Não arrisco dizer quem vence em qual categoria, mas minha torcida vai para Bastardos Inglórios. O Tarantino me surpreendeu dessa vez. Fui ver o filme esperando uma carnificina desenfreada, onde os nazistas eram chacinados e esquartejados como se fosse uma linha de produção de um matadouro. Posso ser culpado por isso? Contrariando estas espectativas, as cenas de violência ficaram implícitas (salvo uma ou outra cena). A fotografia que mesclava os antigos filmes de guerra e os filmes Noir foi na medida certa.
Outro ponto que justifica torcer para o Tarantino e seus Bastardos: Christoph Waltz, o Coronel Hanz Landa. Como se pode gostar tanto de um personagem vil como aquele? Os diálogos que Waltz se responsabilizou em interpretar são hipnóticos (recomendo tirar as legendas nessas cenas, apreciem no original).
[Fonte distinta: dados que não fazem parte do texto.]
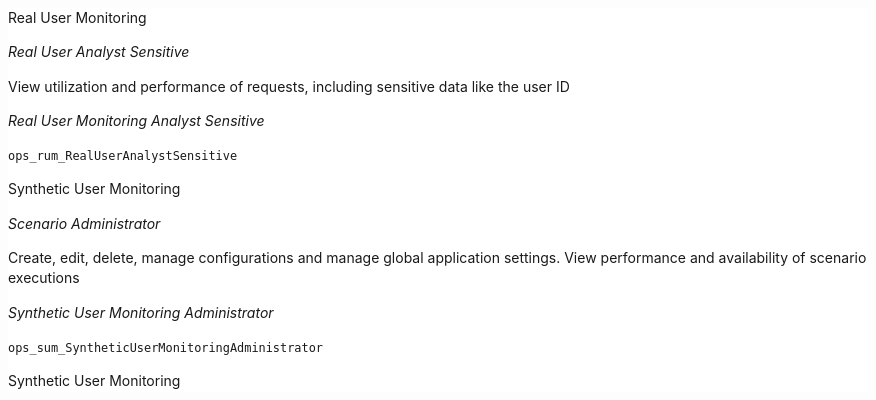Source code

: </td>
</tr>
<tr>
<td valign="top">

Real User Monitoring

</td>
<td valign="top">

*Real User Analyst Sensitive* 

</td>
<td valign="top">

View utilization and performance of requests, including sensitive data like the user ID

</td>
<td valign="top">

*Real User Monitoring Analyst Sensitive* 

</td>
<td valign="top">

`ops_rum_RealUserAnalystSensitive` 

</td>
</tr>
<tr>
<td valign="top">

Synthetic User Monitoring

</td>
<td valign="top">

*Scenario Administrator* 

</td>
<td valign="top">

Create, edit, delete, manage configurations and manage global application settings. View performance and availability of scenario executions

</td>
<td valign="top">

*Synthetic User Monitoring Administrator* 

</td>
<td valign="top">

`ops_sum_SyntheticUserMonitoringAdministrator` 

</td>
</tr>
<tr>
<td valign="top">

Synthetic User Monitoring

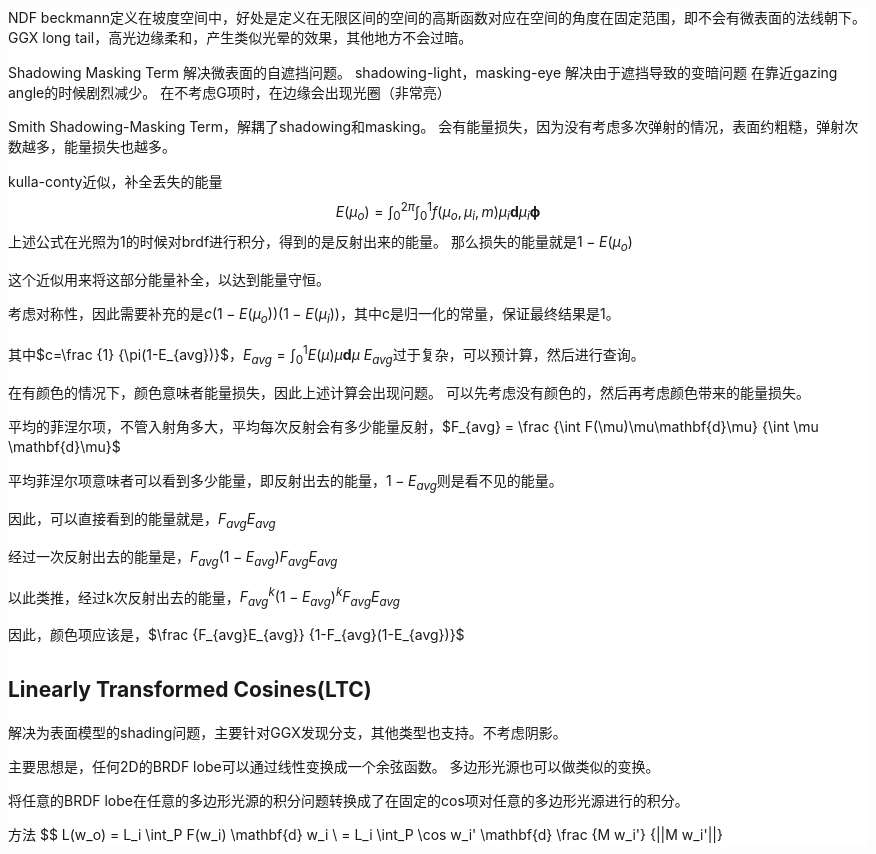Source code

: 
NDF
beckmann定义在坡度空间中，好处是定义在无限区间的空间的高斯函数对应在空间的角度在固定范围，即不会有微表面的法线朝下。
GGX
long tail，高光边缘柔和，产生类似光晕的效果，其他地方不会过暗。

Shadowing Masking Term
解决微表面的自遮挡问题。
shadowing-light，masking-eye
解决由于遮挡导致的变暗问题
在靠近gazing angle的时候剧烈减少。
在不考虑G项时，在边缘会出现光圈（非常亮）

Smith Shadowing-Masking Term，解耦了shadowing和masking。
会有能量损失，因为没有考虑多次弹射的情况，表面约粗糙，弹射次数越多，能量损失也越多。

kulla-conty近似，补全丢失的能量
$$
E(\mu_o) = \int_0^{2\pi} \int_0^1 f(\mu_o, \mu_i, m) \mu_i \mathbf{d}\mu_i \mathbf{\phi} 
$$
上述公式在光照为1的时候对brdf进行积分，得到的是反射出来的能量。
那么损失的能量就是$1-E(\mu_o)$

这个近似用来将这部分能量补全，以达到能量守恒。

考虑对称性，因此需要补充的是$c(1-E(\mu_o))(1-E(\mu_i))$，其中c是归一化的常量，保证最终结果是1。

其中$c=\frac {1} {\pi(1-E_{avg})}$，$E_{avg} = \int_0^1 E(\mu) \mu \mathbf{d} \mu$
$E_{avg}$过于复杂，可以预计算，然后进行查询。

在有颜色的情况下，颜色意味者能量损失，因此上述计算会出现问题。
可以先考虑没有颜色的，然后再考虑颜色带来的能量损失。

平均的菲涅尔项，不管入射角多大，平均每次反射会有多少能量反射，$F_{avg} = \frac {\int F(\mu)\mu\mathbf{d}\mu} {\int \mu \mathbf{d}\mu}$

平均菲涅尔项意味者可以看到多少能量，即反射出去的能量，$1-E_{avg}$则是看不见的能量。

因此，可以直接看到的能量就是，$F_{avg}E_{avg}$

经过一次反射出去的能量是，$F_{avg}(1-E_{avg})F_{avg}E_{avg}$

以此类推，经过k次反射出去的能量，$F_{avg}^k(1-E_{avg})^k F_{avg}E_{avg}$

因此，颜色项应该是，$\frac {F_{avg}E_{avg}} {1-F_{avg}(1-E_{avg})}$

## Linearly Transformed Cosines(LTC)
解决为表面模型的shading问题，主要针对GGX发现分支，其他类型也支持。不考虑阴影。

主要思想是，任何2D的BRDF lobe可以通过线性变换成一个余弦函数。
多边形光源也可以做类似的变换。

将任意的BRDF lobe在任意的多边形光源的积分问题转换成了在固定的cos项对任意的多边形光源进行的积分。

方法
$$
L(w_o) = L_i \int_P F(w_i) \mathbf{d} w_i \\
   = L_i \int_P \cos w_i' \mathbf{d} \frac {M w_i'} {||M w_i'||}
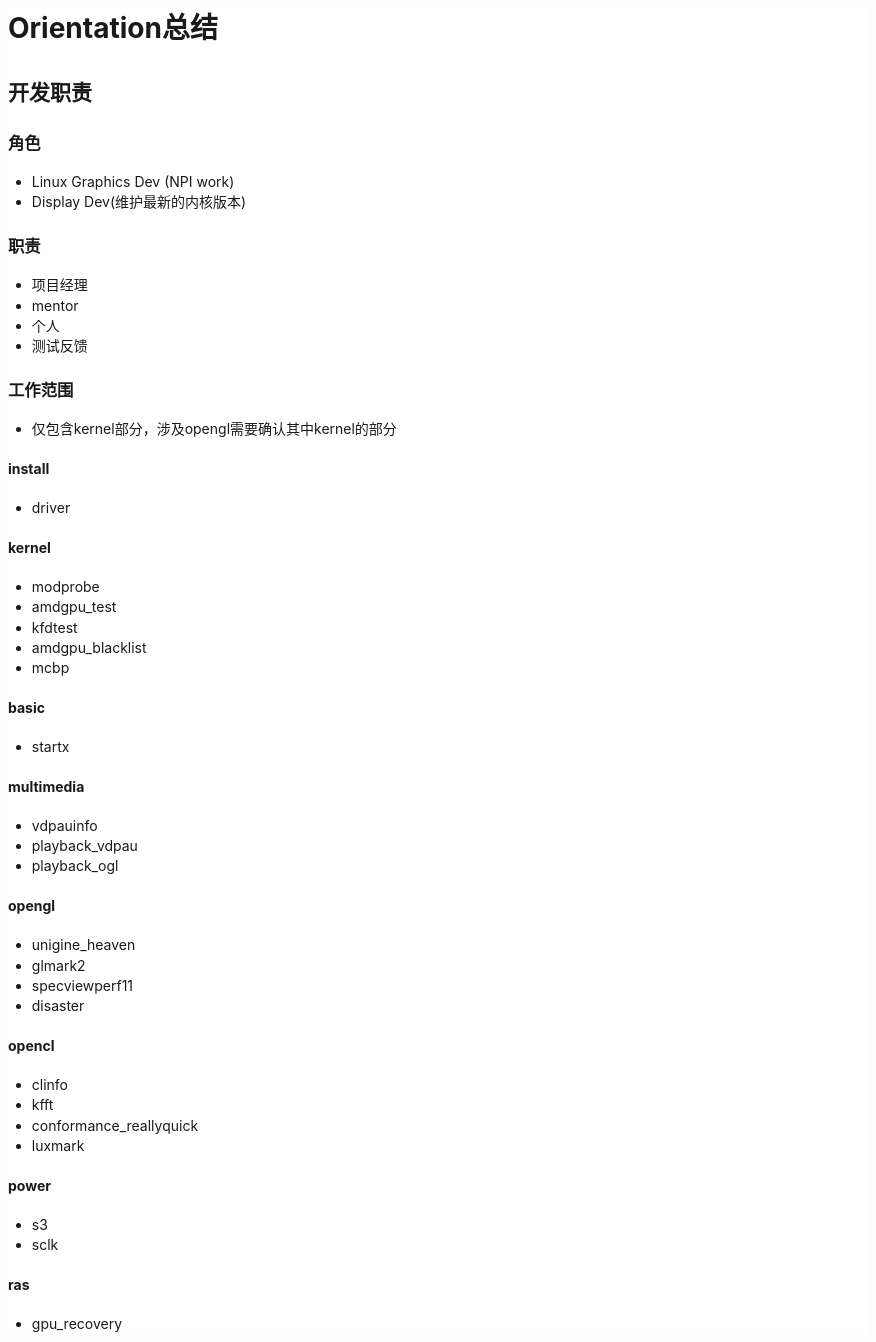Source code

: # Orientation总结


## 开发职责
### 角色
- Linux Graphics Dev (NPI work)
- Display Dev(维护最新的内核版本)

### 职责
- 项目经理
- mentor
- 个人
- 测试反馈
  
### 工作范围
- 仅包含kernel部分，涉及opengl需要确认其中kernel的部分

#### install
- driver
#### kernel
- modprobe
- amdgpu_test
- kfdtest
- amdgpu_blacklist
- mcbp
#### basic
- startx
#### multimedia
- vdpauinfo
- playback_vdpau
- playback_ogl
#### opengl
- unigine_heaven
- glmark2
- specviewperf11
- disaster
#### opencl
- clinfo
- kfft
- conformance_reallyquick
- luxmark
#### power
- s3
- sclk
#### ras
- gpu_recovery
A cena da cabana do francês é inesperada. Aquele clichê quebrado pela gargalhada de Waltz/Landa quando a espiã conta a história da perna engessada é o que sempre se esperou: “Será que ninguém percebe uma desculpa esfarrapada?”. Coronel Landa, sim!
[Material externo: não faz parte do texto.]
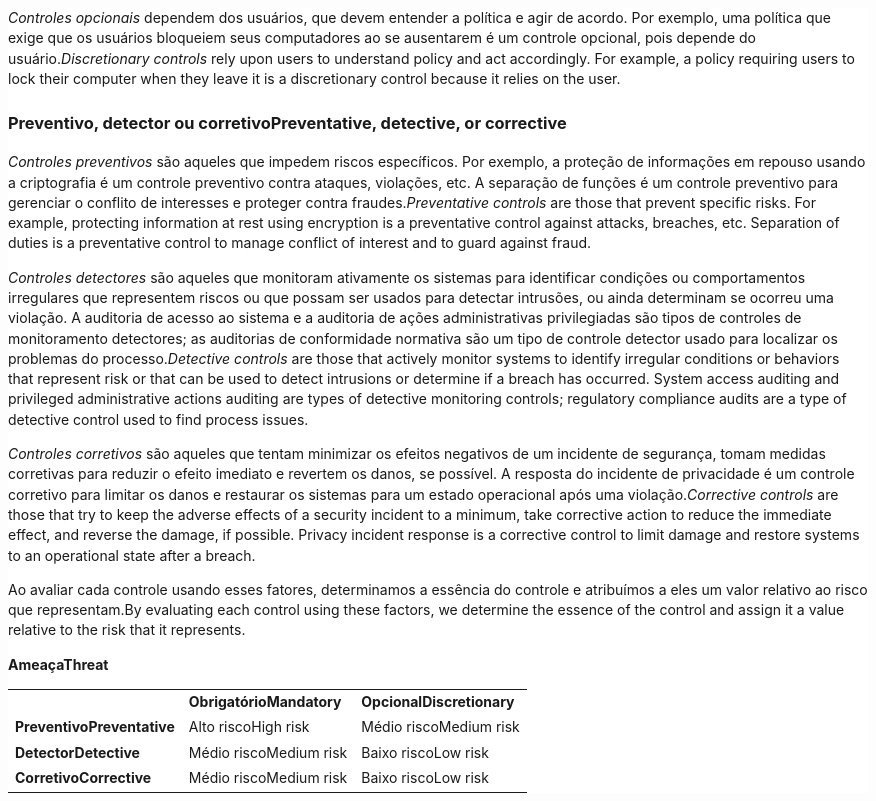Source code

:  <span data-ttu-id="747ef-p136">*Controles opcionais* dependem dos usuários, que devem entender a política e agir de acordo. Por exemplo, uma política que exige que os usuários bloqueiem seus computadores ao se ausentarem é um controle opcional, pois depende do usuário.</span><span class="sxs-lookup"><span data-stu-id="747ef-p136">*Discretionary controls*  rely upon users to understand policy and act accordingly. For example, a policy requiring users to lock their computer when they leave it is a discretionary control because it relies on the user.</span></span> 
  
 ### <a name="preventative-detective-or-corrective"></a><span data-ttu-id="747ef-283">Preventivo, detector ou corretivo</span><span class="sxs-lookup"><span data-stu-id="747ef-283">Preventative, detective, or corrective</span></span>
  
 <span data-ttu-id="747ef-p137">*Controles preventivos* são aqueles que impedem riscos específicos. Por exemplo, a proteção de informações em repouso usando a criptografia é um controle preventivo contra ataques, violações, etc. A separação de funções é um controle preventivo para gerenciar o conflito de interesses e proteger contra fraudes.</span><span class="sxs-lookup"><span data-stu-id="747ef-p137">*Preventative controls*  are those that prevent specific risks. For example, protecting information at rest using encryption is a preventative control against attacks, breaches, etc. Separation of duties is a preventative control to manage conflict of interest and to guard against fraud.</span></span> 
  
 <span data-ttu-id="747ef-p138">*Controles detectores* são aqueles que monitoram ativamente os sistemas para identificar condições ou comportamentos irregulares que representem riscos ou que possam ser usados para detectar intrusões, ou ainda determinam se ocorreu uma violação. A auditoria de acesso ao sistema e a auditoria de ações administrativas privilegiadas são tipos de controles de monitoramento detectores; as auditorias de conformidade normativa são um tipo de controle detector usado para localizar os problemas do processo.</span><span class="sxs-lookup"><span data-stu-id="747ef-p138">*Detective controls*  are those that actively monitor systems to identify irregular conditions or behaviors that represent risk or that can be used to detect intrusions or determine if a breach has occurred. System access auditing and privileged administrative actions auditing are types of detective monitoring controls; regulatory compliance audits are a type of detective control used to find process issues.</span></span> 
  
 <span data-ttu-id="747ef-p139">*Controles corretivos* são aqueles que tentam minimizar os efeitos negativos de um incidente de segurança, tomam medidas corretivas para reduzir o efeito imediato e revertem os danos, se possível. A resposta do incidente de privacidade é um controle corretivo para limitar os danos e restaurar os sistemas para um estado operacional após uma violação.</span><span class="sxs-lookup"><span data-stu-id="747ef-p139">*Corrective controls*  are those that try to keep the adverse effects of a security incident to a minimum, take corrective action to reduce the immediate effect, and reverse the damage, if possible. Privacy incident response is a corrective control to limit damage and restore systems to an operational state after a breach.</span></span> 
  
<span data-ttu-id="747ef-290">Ao avaliar cada controle usando esses fatores, determinamos a essência do controle e atribuímos a eles um valor relativo ao risco que representam.</span><span class="sxs-lookup"><span data-stu-id="747ef-290">By evaluating each control using these factors, we determine the essence of the control and assign it a value relative to the risk that it represents.</span></span>
  
 <span data-ttu-id="747ef-291">**Ameaça**</span><span class="sxs-lookup"><span data-stu-id="747ef-291">**Threat**</span></span>
  
||||
|:-----|:-----|:-----|
||<span data-ttu-id="747ef-292">**Obrigatório**</span><span class="sxs-lookup"><span data-stu-id="747ef-292">**Mandatory**</span></span> <br/> |<span data-ttu-id="747ef-293">**Opcional**</span><span class="sxs-lookup"><span data-stu-id="747ef-293">**Discretionary**</span></span> <br/> |
|<span data-ttu-id="747ef-294">**Preventivo**</span><span class="sxs-lookup"><span data-stu-id="747ef-294">**Preventative**</span></span> <br/> |<span data-ttu-id="747ef-295">Alto risco</span><span class="sxs-lookup"><span data-stu-id="747ef-295">High risk</span></span>  <br/> |<span data-ttu-id="747ef-296">Médio risco</span><span class="sxs-lookup"><span data-stu-id="747ef-296">Medium risk</span></span>  <br/> |
|<span data-ttu-id="747ef-297">**Detector**</span><span class="sxs-lookup"><span data-stu-id="747ef-297">**Detective**</span></span> <br/> |<span data-ttu-id="747ef-298">Médio risco</span><span class="sxs-lookup"><span data-stu-id="747ef-298">Medium risk</span></span>  <br/> |<span data-ttu-id="747ef-299">Baixo risco</span><span class="sxs-lookup"><span data-stu-id="747ef-299">Low risk</span></span>  <br/> |
|<span data-ttu-id="747ef-300">**Corretivo**</span><span class="sxs-lookup"><span data-stu-id="747ef-300">**Corrective**</span></span> <br/> |<span data-ttu-id="747ef-301">Médio risco</span><span class="sxs-lookup"><span data-stu-id="747ef-301">Medium risk</span></span>  <br/> |<span data-ttu-id="747ef-302">Baixo risco</span><span class="sxs-lookup"><span data-stu-id="747ef-302">Low risk</span></span>  <br/> |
Se há espaço para mais uma expectativa, essa vai para o Distrito 9. O filme é um experimento antropológico bizarro, que poderia acontecer com qualquer cultura que se confrontasse com outra. Explora toda a dualidade que existe no coração do ser humano. O ator principal, Sharlto Copley, transita do preconceito à tolerância por diversas vezes. O próprio filme começa como um documentário, impondo uma distância do espectador ao extraterrestre, como se ambos estivessem ali, no mesmo universo.
Enfim, esperemos pela entrega das estatuetas.